[What is expected]
Give the count of lines in the records that contain the string "worship", and write nothing but that number.

[Start of section]

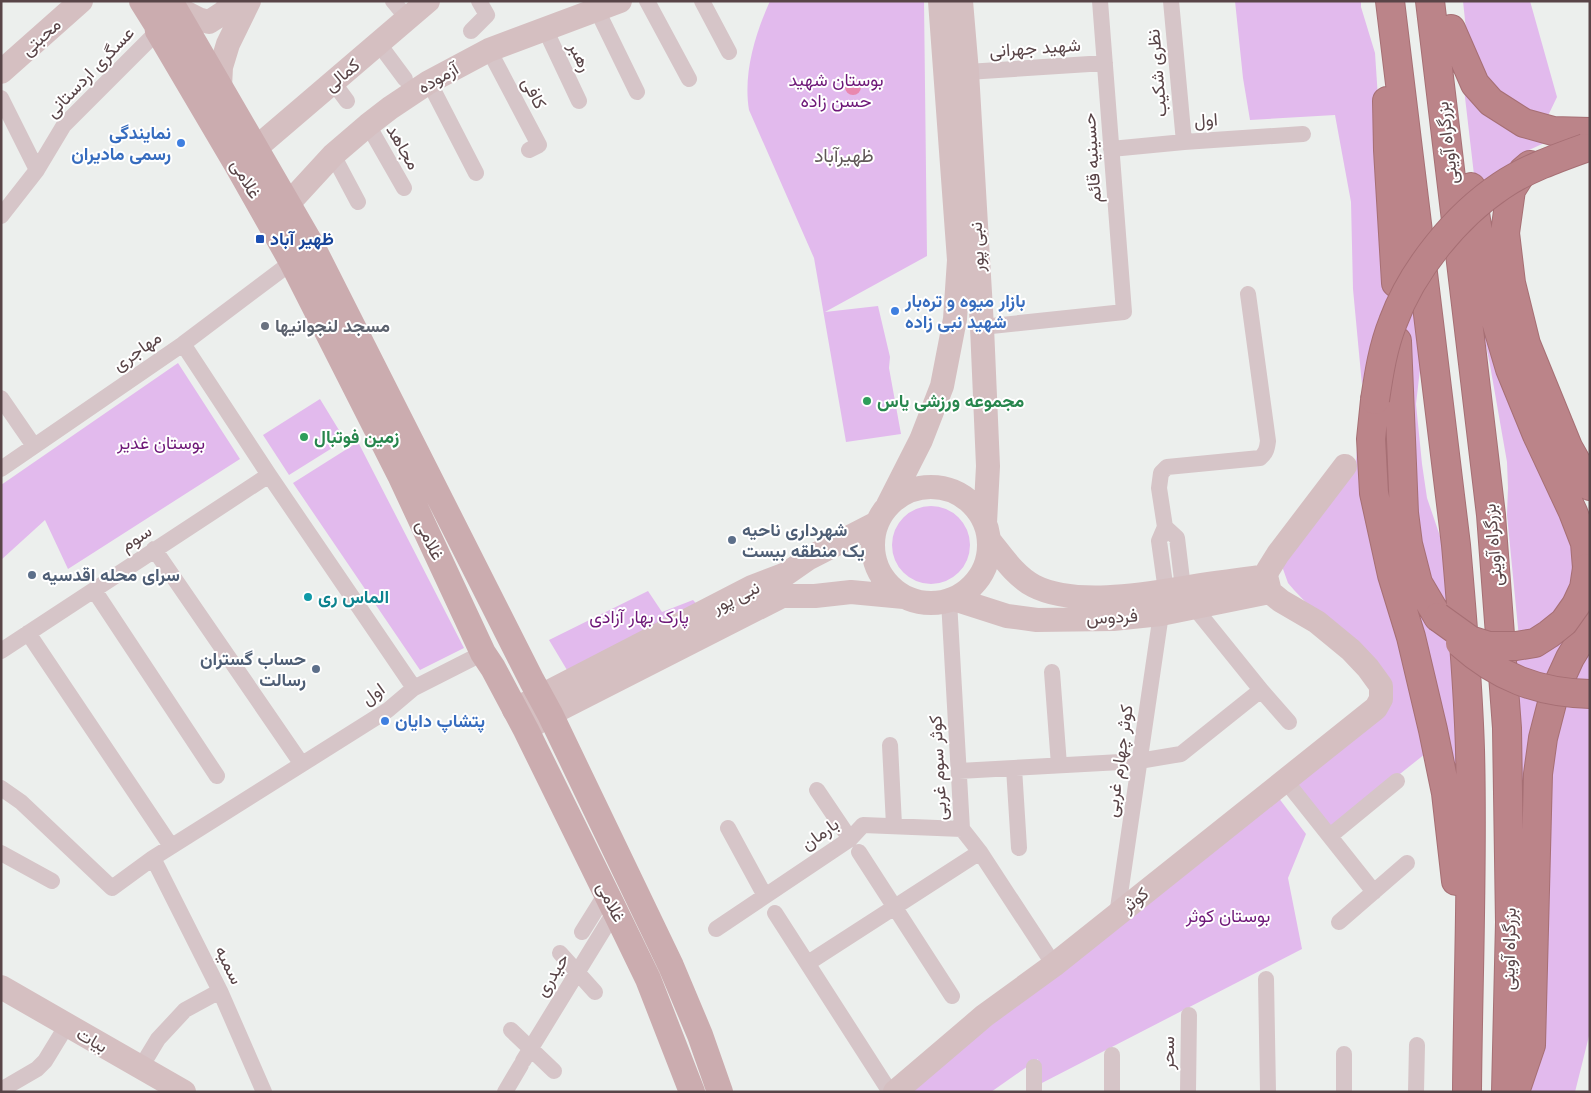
<svg xmlns="http://www.w3.org/2000/svg" width="1591" height="1093" viewBox="0 0 1591 1093" font-family="'Open Sans',Vazirmatn,sans-serif">
<style>
.green{fill:#e2baed}
.water{fill:#e988af}
.lines{fill:none;stroke-linecap:round;stroke-linejoin:round}
.highway-casing{stroke:#a66f74;stroke-width:30}
.street{stroke:#d6c5c8;stroke-width:16}
.secondary{stroke:#d5bfc1;stroke-width:24}
.primary{stroke:#cbacaf;stroke-width:26}
.highway{stroke:#bb8489;stroke-width:28}
.highway-bridge-casing{stroke:#a66f74;stroke-width:30;stroke-linecap:butt}
.highway-bridge{stroke:#bb8489;stroke-width:28}
.shop-dot{fill:#3f7fe0;stroke:#fff;stroke-width:2}
.transit-dot{fill:#1a4fb4;stroke:#fff;stroke-width:2}
.worship-dot{fill:#6b7280;stroke:#fff;stroke-width:2}
.leisure-dot{fill:#2e9e5b;stroke:#fff;stroke-width:2}
.service-dot{fill:#5c6f8a;stroke:#fff;stroke-width:2}
.culture-dot{fill:#0f9aa8;stroke:#fff;stroke-width:2}
.labels{text-anchor:middle;stroke-width:4;stroke-linejoin:round;paint-order:stroke}
.street-label{font-size:18px;fill:#594548;stroke:#fff}
.park-label{font-size:18px;fill:#6e1878;stroke:#fff}
.shop-label{font-size:18px;font-weight:bold;fill:#366cbe;stroke:#fff;text-anchor:start}
.transit-label{font-size:18px;font-weight:bold;fill:#164399;stroke:#fff;text-anchor:start}
.worship-label{font-size:18px;font-weight:bold;fill:#5b616d;stroke:#fff;text-anchor:start}
.leisure-label{font-size:18px;font-weight:bold;fill:#27864d;stroke:#fff;text-anchor:start}
.service-label{font-size:18px;font-weight:bold;fill:#4e5e75;stroke:#fff;text-anchor:start}
.culture-label{font-size:18px;font-weight:bold;fill:#0d838f;stroke:#fff;text-anchor:start}
.neighbourhood-label{font-size:19px;fill:#615959;stroke:#fff}
</style>
<rect width="100%" height="100%" fill="#ecefed"/>
<!-- green -->
<path class="green" d="M770,1H924L927,256L825,312L878,306L890,357L889,368L901,434L846,442L814,258L749,110C743,74 755,34 770,1Z
M1235,1H1361V7L1375,53L1391,293L1375,333L1362,385L1353,289L1351,202L1335,115L1250,120L1243,78Z
M1463,1H1530L1557,97L1544,124L1509,110L1469,58Z
M1461,63L1471,88L1562,135L1529,150L1476,192Z
M1473,224L1581,547L1565,607L1519,638L1507,515L1508,488L1507,462L1490,365L1485,341L1478,326Z
M1419,292L1422,352L1416,404L1422,464L1427,498L1443,545L1456,628L1422,579L1402,364L1405,321Z
M178,363L240,459L68,569L45,520L1,560V485Z
M1384,387L1397,488L1458,649L1461,823L1384,508Z
M320,399L345,440L289,475L263,435Z
M358,442L464,648L420,670L293,483Z
M1362,447L1430,750L1332,828L1295,781L1386,686L1294,590L1288,583L1283,569L1285,550L1356,461L1357,448Z
M892 545a39 39 0 1 1 78 0a39 39 0 1 1-78 0Z
M1590,577V613L1552,685L1500,666L1528,649Z
M648,591L662,612L693,600L702,610L567,670L549,640Z
M1590,638V688L1567,687Z
M1518,687L1549,696L1524,828Z
M1560,699H1590V1032L1575,1092H1531L1534,1069L1543,833Z
M1278,797L1306,834L1288,878L1302,949L1040,1084L1038,1059L991,1092H907Z"/>
<!-- water -->
<path class="water" d="M845 87a8 8 0 1 1 16 0a8 8 0 1 1-16 0Z"/>
<g class="lines">
<defs>
<path id="highway" d="M1390,1L1456,545C1462,613 1468,682 1470,750C1473,864 1468,978 1467,1092
M1430,1L1491,515L1507,728L1510,922L1506,1092
M1451,29L1475,84L1491,102L1524,123L1553,131L1590,132
M1387,101L1388,150L1396,283
M1530,165L1523,171L1511,190L1505,233L1511,283L1526,344L1568,447L1590,486
M1471,187L1483,265L1492,308L1510,369L1537,435L1573,512L1585,543L1587,568
M1397,341L1404,513L1408,544L1418,583L1438,617
M1375,400L1371,439L1374,493L1392,575L1411,637L1433,730L1446,793L1456,881
M1559,682L1570,658L1590,625
M1515,1092L1531,1045L1538,774L1543,738L1552,703"/>
</defs>
<!-- highway casing -->
<use href="#highway" class="highway-casing"/>
<!-- street -->
<path class="street" d="M393,1L407,18
M647,1L689,79
M702,1L729,52
M1171,1L1184,142
M597,10L637,92
M545,29L579,101
M471,31L487,15L479,1
M379,44L405,79
M489,50L539,145L529,150
M967,72L1105,63
M333,82L347,101
M429,82L476,173
M1,98L37,170
M368,125L404,188
M1111,149L1184,142L1303,134
M333,155L358,202
M1,216L37,170L64,125L158,31
M982,327L1124,312L1100,1
M183,344L269,475L414,688
M1,398L34,446
M1,469L183,344L292,262
M1165,527L1177,538L1183,588
M154,549L301,763
M94,590L217,776
M1166,591L1159,541L1165,527L1159,488L1161,473L1167,467L1260,458C1266,453 1267,449 1268,441L1248,294
M949,601L962,829L980,852L1054,965
M1194,607L1261,690L1289,722
M28,633L171,846
M1,651L269,475
M1052,672L1059,765
M890,745L894,825
M1014,768L1019,848
M959,771L1139,761L1181,754L1261,690
M1285,780L1374,892
M1,788L21,802L112,888L153,858L388,710L414,688L483,653
M817,790L850,839
M728,828L765,896
M1330,836L1397,781
M859,852L952,996
M1,853L52,881
M153,858L220,991L264,1092
M775,913L890,1092
M1117,915L1161,614
M1339,922L1407,863
M716,929L850,839L863,825L962,829
M582,932L607,892
M560,953L595,992
M808,963L980,852
M1266,979L1268,1092
M511,1030L554,1071
M1112,1055V1092
M523,1061L615,911
M141,1067L158,1039L185,1010L220,991
M1034,1067V1092
M1,1090L37,1069L45,1061L67,1025
M505,1092L521,1065
M1188,1092L1189,1015
M1344,1092V1054
M1416,1092L1417,1045"/>
<!-- secondary -->
<path class="secondary" d="M961,1L967,72L982,327L988,466L985,523
M173,6L198,19L209,22L226,11L230,1
M1,72L81,1
M220,87L221,67L228,44L249,1
M256,148L428,1
M288,204L333,155L368,125L390,108L429,82L489,50L620,1
M873 545a58 58 0 1 1 116 0a58 58 0 1 1-116 0Z
M888,505L921,440L942,386L955,319L959,260L940,1
M989,540C1002,556 1015,576 1034,586C1073,606 1141,595 1183,588C1211,583 1239,580 1266,576
M954,599L1007,616L1037,620L1113,619L1161,614L1270,592
M514,710L752,587L786,574L809,558L877,523
M526,730L550,714L782,596H815L851,592L904,597
M1,987L184,1092
M895,1092L984,1016L1054,965L1376,708L1381,699V686L1368,668L1351,650L1317,622L1281,601L1270,592L1266,576L1268,570L1278,554L1345,466"/>
<!-- primary -->
<path class="primary" d="M142,1L157,25L158,31L237,165L292,262L400,475L483,653L493,668L526,730L615,911L648,979L692,1092
M170,1L311,244L532,681L550,714L671,966L700,1035L720,1092"/>
<!-- highway -->
<use href="#highway" class="highway"/>
<defs>
<path id="highway-bridge" d="M1375,400C1379,373 1383,347 1393,322C1412,270 1456,216 1501,186C1526,169 1557,158 1585,148
M1438,617L1470,640L1489,646H1516L1535,643L1549,634L1564,622L1576,605L1584,588L1587,568
M1460,643C1498,677 1538,693 1590,694"/>
</defs>
<!-- highway-bridge casing -->
<use href="#highway-bridge" class="highway-bridge-casing"/>
<!-- highway-bridge -->
<use href="#highway-bridge" class="highway-bridge"/>
</g>
<!-- markers -->
<g class="shop-dot">
<circle cx="181" cy="143" r="5"/>
<circle cx="895" cy="311" r="5"/>
<circle cx="385" cy="721" r="5"/>
</g>
<rect class="transit-dot" x="255" y="234" width="10" height="10" rx="2.5"/>
<circle class="worship-dot" cx="265" cy="326" r="5"/>
<g class="leisure-dot">
<circle cx="867" cy="401" r="5"/>
<circle cx="304" cy="437" r="5"/>
</g>
<g class="service-dot">
<circle cx="732" cy="540" r="5"/>
<circle cx="32" cy="575" r="5"/>
<circle cx="316" cy="669" r="5"/>
</g>
<circle class="culture-dot" cx="308" cy="597" r="5"/>
<g class="labels">
<!-- street labels -->
<g class="street-label">
<text transform="translate(41 37) rotate(-42)" y="6">محبتی</text>
<text transform="translate(1035 48) rotate(-4)" y="6">شهید جهرانی</text>
<text transform="translate(580 57) rotate(65)" y="6">رهبر</text>
<text transform="translate(90 72) rotate(-46)" y="6">عسگری اردستانی</text>
<text transform="translate(1157 73) rotate(-95)" y="6">نظری شکیب</text>
<text transform="translate(342 75) rotate(-40)" y="6">کمالی</text>
<text transform="translate(438 78) rotate(-30)" y="6">آزموده</text>
<text transform="translate(534 93) rotate(63)" y="6">کافی</text>
<text transform="translate(1206 120) rotate(-4)" y="6">اول</text>
<text transform="translate(1447 143) rotate(-97)" y="6">بزرگراه آوینی</text>
<text transform="translate(403 147) rotate(60)" y="6">مجاهد</text>
<text transform="translate(1092 158) rotate(-94)" y="6">حسینیه قائم</text>
<text transform="translate(246 179) rotate(60)" y="6">غلامی</text>
<text transform="translate(977 247) rotate(-93)" y="6">نبی پور</text>
<text transform="translate(137 351) rotate(-35)" y="6">مهاجری</text>
<text transform="translate(136 538) rotate(-33)" y="6">سوم</text>
<text transform="translate(430 540) rotate(65)" y="6">غلامی</text>
<text transform="translate(1493 545) rotate(-95)" y="6">بزرگراه آوینی</text>
<text transform="translate(736 597) rotate(-26)" y="6">نبی پور</text>
<text transform="translate(1112 617) rotate(-3)" y="6">فردوس</text>
<text transform="translate(373 694) rotate(-36)" y="6">اول</text>
<text transform="translate(1119 761) rotate(-82)" y="6">کوثر چهارم غربی</text>
<text transform="translate(938 768) rotate(-93)" y="6">کوثر سوم غربی</text>
<text transform="translate(820 834) rotate(-36)" y="6">بارمان</text>
<text transform="translate(1135 900) rotate(-39)" y="6">کوثر</text>
<text transform="translate(611 902) rotate(64)" y="6">غلامی</text>
<text transform="translate(1509 949) rotate(-89)" y="6">بزرگراه آوینی</text>
<text transform="translate(229 965) rotate(64)" y="6">سمیه</text>
<text transform="translate(552 975) rotate(-58)" y="6">حیدری</text>
<text transform="translate(92 1040) rotate(30)" y="6">بیات</text>
<text transform="translate(1168 1053) rotate(-89)" y="6">سحر</text>
</g>
<!-- park labels -->
<g class="park-label">
<text x="836" y="86">بوستان شهید<tspan x="836" dy="21">حسن زاده</tspan></text>
<text x="161" y="449">بوستان غدیر</text>
<text x="639" y="623">پارک بهار آزادی</text>
<text x="1228" y="922">بوستان کوثر</text>
</g>
<!-- shop labels -->
<g class="shop-label">
<text x="171" y="139" text-anchor="end">نمایندگی<tspan x="171" dy="21">رسمی مادیران</tspan></text>
<text x="905" y="307">بازار میوه و تره‌بار<tspan x="905" dy="21">شهید نبی زاده</tspan></text>
<text x="395" y="727">پتشاپ دایان</text>
</g>
<!-- transit labels -->
<g class="transit-label">
<text x="270" y="245">ظهیر آباد</text>
</g>
<!-- worship labels -->
<g class="worship-label">
<text x="275" y="332">مسجد لنجوانیها</text>
</g>
<!-- leisure labels -->
<g class="leisure-label">
<text x="877" y="407">مجموعه ورزشی یاس</text>
<text x="314" y="443">زمین فوتبال</text>
</g>
<!-- service labels -->
<g class="service-label">
<text x="742" y="536">شهرداری ناحیه<tspan x="742" dy="21">یک منطقه بیست</tspan></text>
<text x="42" y="581">سرای محله اقدسیه</text>
<text x="306" y="665" text-anchor="end">حساب گستران<tspan x="306" dy="21">رسالت</tspan></text>
</g>
<!-- culture labels -->
<g class="culture-label">
<text x="318" y="603">الماس ری</text>
</g>
<!-- neighbourhood labels -->
<g class="neighbourhood-label">
<text x="844" y="162">ظهیرآباد</text>
</g>
</g>
<!-- border -->
<rect width="1591" height="1093" fill="none" stroke="#594548" stroke-width="5"/>
</svg>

[End of section]

[Task result]
5